* ACTION ITEM
Only the lines with "CrtYd" in the entries below belong in the answer; please copy them.

* LISTED ENTRIES
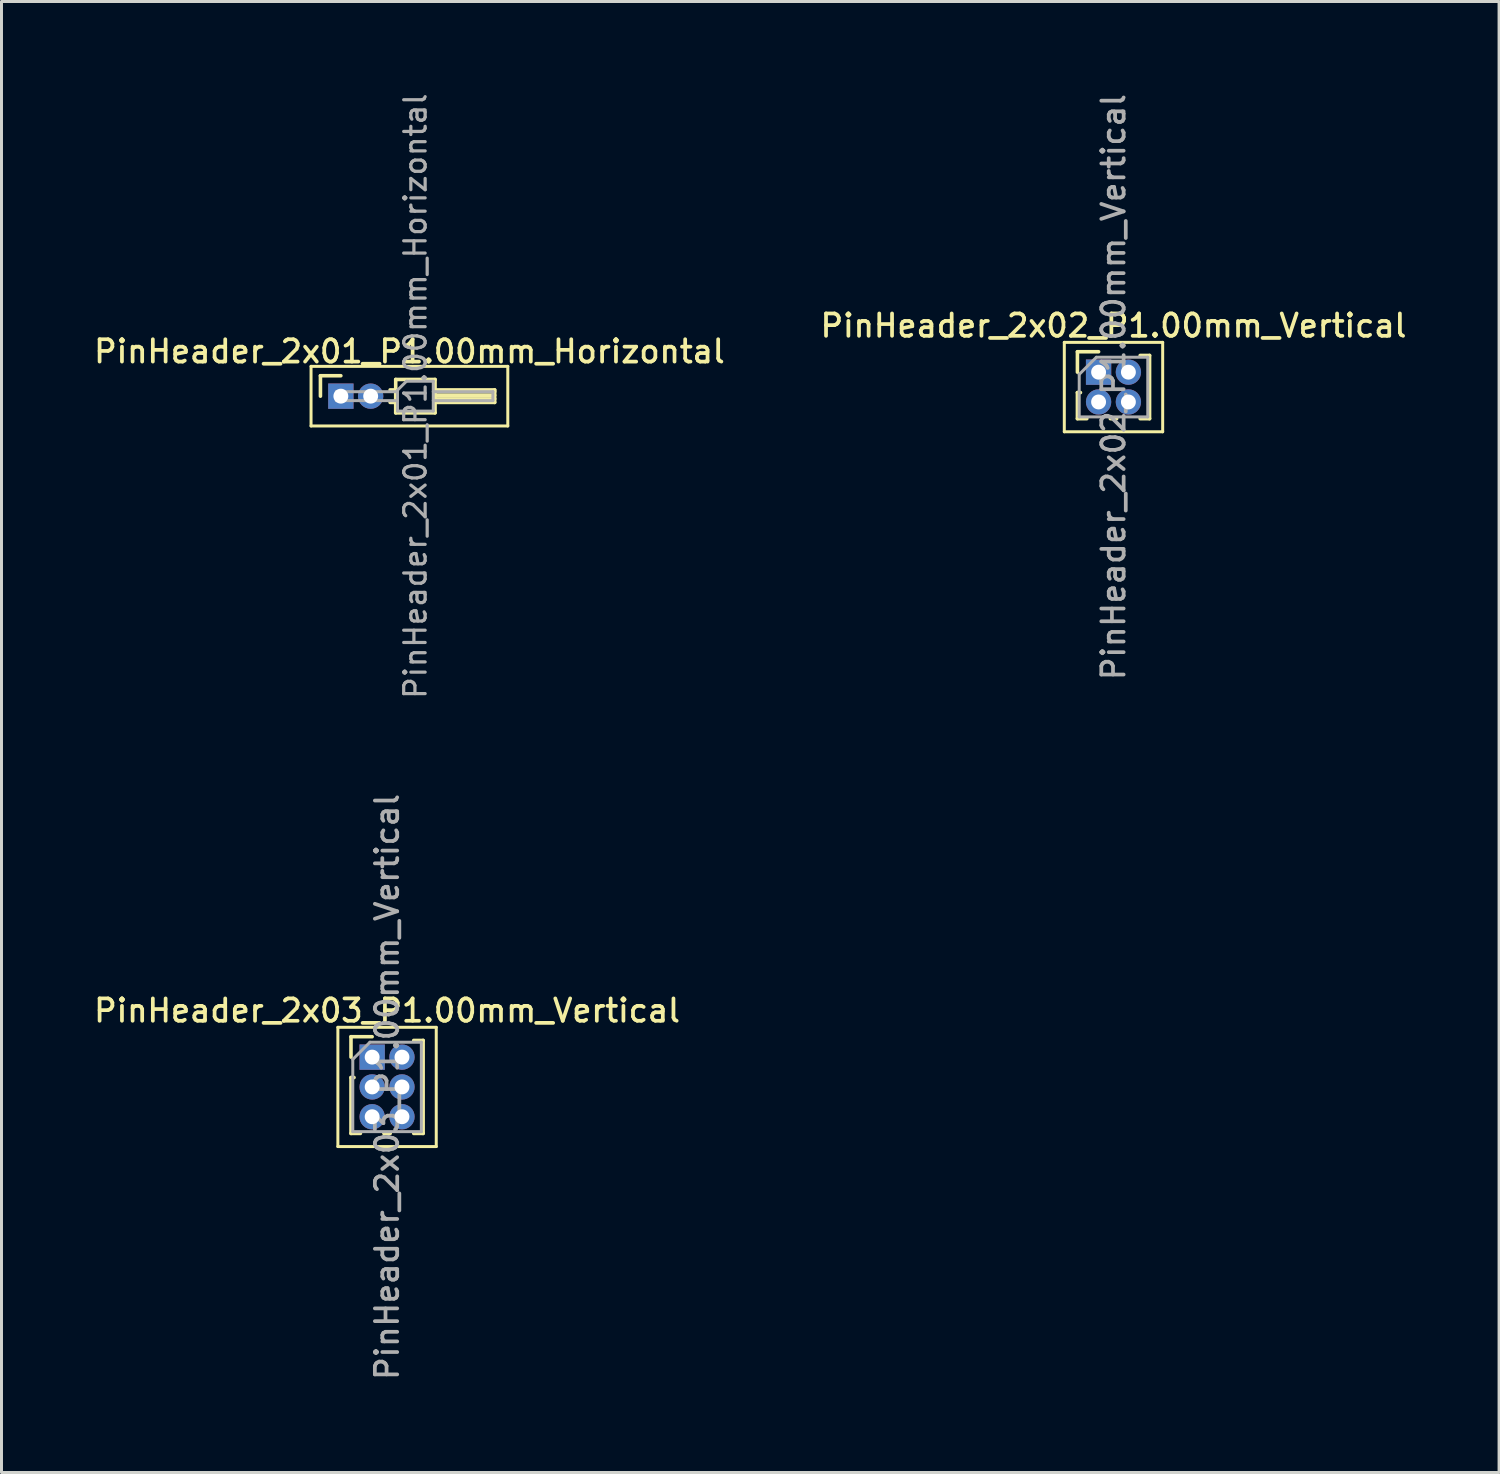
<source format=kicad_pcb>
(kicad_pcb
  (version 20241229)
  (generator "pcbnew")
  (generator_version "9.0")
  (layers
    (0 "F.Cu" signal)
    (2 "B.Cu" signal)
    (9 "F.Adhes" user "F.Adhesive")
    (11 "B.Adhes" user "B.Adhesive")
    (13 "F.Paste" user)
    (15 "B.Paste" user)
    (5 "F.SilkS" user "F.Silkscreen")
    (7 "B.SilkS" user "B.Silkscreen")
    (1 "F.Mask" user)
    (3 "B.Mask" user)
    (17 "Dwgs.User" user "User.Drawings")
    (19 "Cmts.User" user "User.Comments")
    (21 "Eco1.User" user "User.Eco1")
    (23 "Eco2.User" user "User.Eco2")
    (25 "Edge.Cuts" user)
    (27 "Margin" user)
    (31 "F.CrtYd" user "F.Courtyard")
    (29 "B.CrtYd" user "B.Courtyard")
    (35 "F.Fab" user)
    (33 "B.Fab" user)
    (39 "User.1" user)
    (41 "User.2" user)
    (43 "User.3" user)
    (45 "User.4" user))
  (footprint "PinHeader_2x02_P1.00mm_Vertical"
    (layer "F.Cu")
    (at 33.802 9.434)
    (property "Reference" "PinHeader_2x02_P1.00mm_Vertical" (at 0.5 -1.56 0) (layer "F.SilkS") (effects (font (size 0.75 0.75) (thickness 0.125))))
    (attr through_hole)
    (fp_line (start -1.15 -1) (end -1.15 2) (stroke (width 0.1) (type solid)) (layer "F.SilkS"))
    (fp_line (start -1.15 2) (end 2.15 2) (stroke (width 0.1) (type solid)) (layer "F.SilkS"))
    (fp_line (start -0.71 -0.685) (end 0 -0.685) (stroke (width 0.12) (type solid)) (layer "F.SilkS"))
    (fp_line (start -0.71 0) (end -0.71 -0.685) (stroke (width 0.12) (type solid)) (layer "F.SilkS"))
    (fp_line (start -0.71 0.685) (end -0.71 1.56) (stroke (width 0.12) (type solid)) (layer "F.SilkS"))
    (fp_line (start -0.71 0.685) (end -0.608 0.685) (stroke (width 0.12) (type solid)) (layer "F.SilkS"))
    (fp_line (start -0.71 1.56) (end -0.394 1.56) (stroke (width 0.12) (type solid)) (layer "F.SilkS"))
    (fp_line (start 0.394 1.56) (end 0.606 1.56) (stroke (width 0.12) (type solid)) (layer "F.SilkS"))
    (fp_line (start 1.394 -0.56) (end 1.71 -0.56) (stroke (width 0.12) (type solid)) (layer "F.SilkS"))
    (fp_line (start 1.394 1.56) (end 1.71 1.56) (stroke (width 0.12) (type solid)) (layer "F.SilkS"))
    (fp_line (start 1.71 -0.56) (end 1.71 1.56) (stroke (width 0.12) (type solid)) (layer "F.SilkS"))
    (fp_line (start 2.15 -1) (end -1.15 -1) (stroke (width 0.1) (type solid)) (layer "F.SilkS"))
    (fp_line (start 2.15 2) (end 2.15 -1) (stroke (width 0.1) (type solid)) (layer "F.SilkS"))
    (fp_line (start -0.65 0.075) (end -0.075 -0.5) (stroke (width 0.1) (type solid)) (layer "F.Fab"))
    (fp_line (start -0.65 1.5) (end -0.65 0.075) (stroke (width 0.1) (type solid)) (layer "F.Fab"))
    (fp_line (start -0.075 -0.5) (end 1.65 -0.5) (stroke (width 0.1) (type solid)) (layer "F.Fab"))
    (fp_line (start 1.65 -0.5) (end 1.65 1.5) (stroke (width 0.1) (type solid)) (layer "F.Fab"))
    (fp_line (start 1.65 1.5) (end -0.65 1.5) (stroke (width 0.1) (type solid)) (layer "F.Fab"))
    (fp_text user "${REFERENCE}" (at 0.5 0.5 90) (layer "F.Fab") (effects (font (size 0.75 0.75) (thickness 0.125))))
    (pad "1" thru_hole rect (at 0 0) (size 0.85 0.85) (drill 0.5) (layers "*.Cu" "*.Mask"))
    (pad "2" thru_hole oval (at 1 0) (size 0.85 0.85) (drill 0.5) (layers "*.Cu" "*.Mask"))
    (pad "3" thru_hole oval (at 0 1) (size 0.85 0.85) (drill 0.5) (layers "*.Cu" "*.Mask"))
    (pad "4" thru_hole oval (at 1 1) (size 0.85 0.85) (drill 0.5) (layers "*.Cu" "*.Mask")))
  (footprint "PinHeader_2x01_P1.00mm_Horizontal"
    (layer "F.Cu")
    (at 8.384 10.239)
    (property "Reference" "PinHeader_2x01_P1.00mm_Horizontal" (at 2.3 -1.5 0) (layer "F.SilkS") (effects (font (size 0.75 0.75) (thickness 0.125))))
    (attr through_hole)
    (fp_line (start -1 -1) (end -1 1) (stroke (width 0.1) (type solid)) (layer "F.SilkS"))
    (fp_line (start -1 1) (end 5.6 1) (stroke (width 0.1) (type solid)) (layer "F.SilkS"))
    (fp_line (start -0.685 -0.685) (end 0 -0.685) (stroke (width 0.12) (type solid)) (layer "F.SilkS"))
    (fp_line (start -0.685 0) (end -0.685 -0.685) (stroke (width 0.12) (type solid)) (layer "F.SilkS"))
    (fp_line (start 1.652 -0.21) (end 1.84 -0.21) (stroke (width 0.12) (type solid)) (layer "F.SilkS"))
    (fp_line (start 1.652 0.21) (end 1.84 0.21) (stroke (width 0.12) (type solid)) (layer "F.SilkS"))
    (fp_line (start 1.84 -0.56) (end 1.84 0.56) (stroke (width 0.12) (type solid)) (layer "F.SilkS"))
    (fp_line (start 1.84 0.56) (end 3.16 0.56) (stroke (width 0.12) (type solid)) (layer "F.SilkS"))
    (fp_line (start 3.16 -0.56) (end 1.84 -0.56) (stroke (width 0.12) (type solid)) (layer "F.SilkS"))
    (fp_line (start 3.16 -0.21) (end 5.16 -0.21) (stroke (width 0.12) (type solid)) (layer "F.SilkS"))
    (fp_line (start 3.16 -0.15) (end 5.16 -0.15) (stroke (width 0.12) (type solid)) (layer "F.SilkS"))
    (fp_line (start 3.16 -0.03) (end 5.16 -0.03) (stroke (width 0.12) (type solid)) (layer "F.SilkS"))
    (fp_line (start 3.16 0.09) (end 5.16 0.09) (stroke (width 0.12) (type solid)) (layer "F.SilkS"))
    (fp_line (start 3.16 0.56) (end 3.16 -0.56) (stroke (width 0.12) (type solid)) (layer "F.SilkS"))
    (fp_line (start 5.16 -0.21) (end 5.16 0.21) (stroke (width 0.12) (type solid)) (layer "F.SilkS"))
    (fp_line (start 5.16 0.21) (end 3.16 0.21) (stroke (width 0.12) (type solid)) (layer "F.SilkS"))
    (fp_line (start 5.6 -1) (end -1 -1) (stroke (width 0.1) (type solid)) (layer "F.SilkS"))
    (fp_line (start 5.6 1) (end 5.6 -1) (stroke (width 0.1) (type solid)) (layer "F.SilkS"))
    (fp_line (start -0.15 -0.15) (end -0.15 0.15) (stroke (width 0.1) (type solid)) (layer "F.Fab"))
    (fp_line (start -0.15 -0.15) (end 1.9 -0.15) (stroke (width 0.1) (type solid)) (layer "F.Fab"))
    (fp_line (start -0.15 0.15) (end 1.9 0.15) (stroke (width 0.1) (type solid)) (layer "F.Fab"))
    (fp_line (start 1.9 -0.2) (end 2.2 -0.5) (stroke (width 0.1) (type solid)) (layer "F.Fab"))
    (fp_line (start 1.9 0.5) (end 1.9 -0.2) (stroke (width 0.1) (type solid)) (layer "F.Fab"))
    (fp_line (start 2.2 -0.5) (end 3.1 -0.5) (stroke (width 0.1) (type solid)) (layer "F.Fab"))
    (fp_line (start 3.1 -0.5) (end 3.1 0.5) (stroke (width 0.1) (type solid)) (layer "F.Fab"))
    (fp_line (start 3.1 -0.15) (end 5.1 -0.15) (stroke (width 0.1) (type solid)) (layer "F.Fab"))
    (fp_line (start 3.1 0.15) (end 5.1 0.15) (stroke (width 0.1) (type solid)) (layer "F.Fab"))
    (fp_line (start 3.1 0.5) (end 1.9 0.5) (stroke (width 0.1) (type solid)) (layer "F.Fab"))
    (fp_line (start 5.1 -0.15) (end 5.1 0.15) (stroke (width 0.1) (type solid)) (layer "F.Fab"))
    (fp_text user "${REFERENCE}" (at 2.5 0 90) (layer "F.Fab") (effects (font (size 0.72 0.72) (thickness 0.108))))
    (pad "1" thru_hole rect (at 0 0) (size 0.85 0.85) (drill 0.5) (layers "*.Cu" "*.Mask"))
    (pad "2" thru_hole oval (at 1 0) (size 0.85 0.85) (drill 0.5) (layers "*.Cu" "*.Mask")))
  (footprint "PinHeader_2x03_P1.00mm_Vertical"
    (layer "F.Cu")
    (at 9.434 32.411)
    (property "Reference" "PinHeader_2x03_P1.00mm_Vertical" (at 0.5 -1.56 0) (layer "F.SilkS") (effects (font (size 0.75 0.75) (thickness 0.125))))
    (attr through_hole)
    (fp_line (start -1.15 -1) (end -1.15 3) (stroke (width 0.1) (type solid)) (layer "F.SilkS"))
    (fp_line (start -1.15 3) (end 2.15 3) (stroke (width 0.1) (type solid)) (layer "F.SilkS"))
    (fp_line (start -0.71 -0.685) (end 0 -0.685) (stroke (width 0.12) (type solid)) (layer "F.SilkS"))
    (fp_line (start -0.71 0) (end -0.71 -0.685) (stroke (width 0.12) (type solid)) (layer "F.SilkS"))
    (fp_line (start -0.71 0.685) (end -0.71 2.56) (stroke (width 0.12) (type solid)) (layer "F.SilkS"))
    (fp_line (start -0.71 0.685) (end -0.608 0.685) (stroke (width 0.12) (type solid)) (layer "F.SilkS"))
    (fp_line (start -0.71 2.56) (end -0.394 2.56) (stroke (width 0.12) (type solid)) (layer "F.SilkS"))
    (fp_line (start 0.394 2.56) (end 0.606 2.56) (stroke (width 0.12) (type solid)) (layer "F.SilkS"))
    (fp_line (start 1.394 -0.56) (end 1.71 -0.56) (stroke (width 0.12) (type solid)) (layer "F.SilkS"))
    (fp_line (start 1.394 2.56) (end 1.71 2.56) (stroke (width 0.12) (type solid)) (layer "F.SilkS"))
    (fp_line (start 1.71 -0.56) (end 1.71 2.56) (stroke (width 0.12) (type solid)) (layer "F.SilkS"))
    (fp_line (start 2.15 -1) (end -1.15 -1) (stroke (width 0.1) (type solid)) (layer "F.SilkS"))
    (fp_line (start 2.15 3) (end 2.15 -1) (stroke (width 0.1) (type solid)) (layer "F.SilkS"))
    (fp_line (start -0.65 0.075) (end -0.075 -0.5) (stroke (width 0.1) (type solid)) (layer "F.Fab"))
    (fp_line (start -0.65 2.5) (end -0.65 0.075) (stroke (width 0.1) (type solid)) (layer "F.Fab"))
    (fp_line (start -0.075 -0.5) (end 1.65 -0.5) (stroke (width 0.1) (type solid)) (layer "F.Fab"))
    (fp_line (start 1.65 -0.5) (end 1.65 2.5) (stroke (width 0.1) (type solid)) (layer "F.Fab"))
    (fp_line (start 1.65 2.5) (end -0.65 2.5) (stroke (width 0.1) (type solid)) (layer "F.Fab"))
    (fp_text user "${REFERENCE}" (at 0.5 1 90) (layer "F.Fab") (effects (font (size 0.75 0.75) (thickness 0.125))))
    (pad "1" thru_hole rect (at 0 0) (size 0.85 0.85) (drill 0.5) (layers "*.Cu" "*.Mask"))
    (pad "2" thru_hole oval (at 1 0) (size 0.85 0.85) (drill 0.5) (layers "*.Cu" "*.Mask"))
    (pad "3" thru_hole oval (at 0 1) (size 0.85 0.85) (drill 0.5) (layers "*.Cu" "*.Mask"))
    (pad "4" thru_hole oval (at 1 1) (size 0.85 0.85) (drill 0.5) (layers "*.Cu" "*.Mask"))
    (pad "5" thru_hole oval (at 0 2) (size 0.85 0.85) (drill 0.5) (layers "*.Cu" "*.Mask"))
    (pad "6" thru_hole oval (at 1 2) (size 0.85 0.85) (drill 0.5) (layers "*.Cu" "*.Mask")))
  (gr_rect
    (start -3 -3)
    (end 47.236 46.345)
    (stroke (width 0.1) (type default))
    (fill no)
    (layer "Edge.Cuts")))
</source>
---
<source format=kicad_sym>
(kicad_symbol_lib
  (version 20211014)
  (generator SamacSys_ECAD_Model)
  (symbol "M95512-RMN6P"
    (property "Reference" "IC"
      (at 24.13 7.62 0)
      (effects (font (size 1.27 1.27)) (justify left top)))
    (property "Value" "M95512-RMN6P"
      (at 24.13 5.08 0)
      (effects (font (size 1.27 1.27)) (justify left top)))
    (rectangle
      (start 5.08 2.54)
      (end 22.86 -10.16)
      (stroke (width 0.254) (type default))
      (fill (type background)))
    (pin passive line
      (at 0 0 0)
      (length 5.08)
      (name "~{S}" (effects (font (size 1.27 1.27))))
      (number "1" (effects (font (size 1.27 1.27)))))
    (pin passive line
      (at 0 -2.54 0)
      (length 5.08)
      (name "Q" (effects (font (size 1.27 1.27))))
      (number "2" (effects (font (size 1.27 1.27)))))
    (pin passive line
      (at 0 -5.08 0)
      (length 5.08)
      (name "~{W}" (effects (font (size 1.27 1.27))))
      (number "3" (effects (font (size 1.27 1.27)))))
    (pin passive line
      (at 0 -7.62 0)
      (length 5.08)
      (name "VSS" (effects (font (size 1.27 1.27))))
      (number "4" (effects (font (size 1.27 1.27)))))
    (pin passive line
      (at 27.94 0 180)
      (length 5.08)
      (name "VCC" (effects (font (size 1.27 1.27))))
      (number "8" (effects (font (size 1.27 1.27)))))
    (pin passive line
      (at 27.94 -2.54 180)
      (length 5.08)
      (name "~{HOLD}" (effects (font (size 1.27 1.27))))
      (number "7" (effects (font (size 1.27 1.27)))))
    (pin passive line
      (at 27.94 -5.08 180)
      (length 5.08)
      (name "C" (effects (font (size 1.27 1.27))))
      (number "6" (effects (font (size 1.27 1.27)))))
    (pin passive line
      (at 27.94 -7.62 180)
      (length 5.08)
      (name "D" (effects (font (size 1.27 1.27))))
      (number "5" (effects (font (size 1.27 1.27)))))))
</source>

* COMPLETED TASK
    (31 "F.CrtYd" user "F.Courtyard")
    (29 "B.CrtYd" user "B.Courtyard")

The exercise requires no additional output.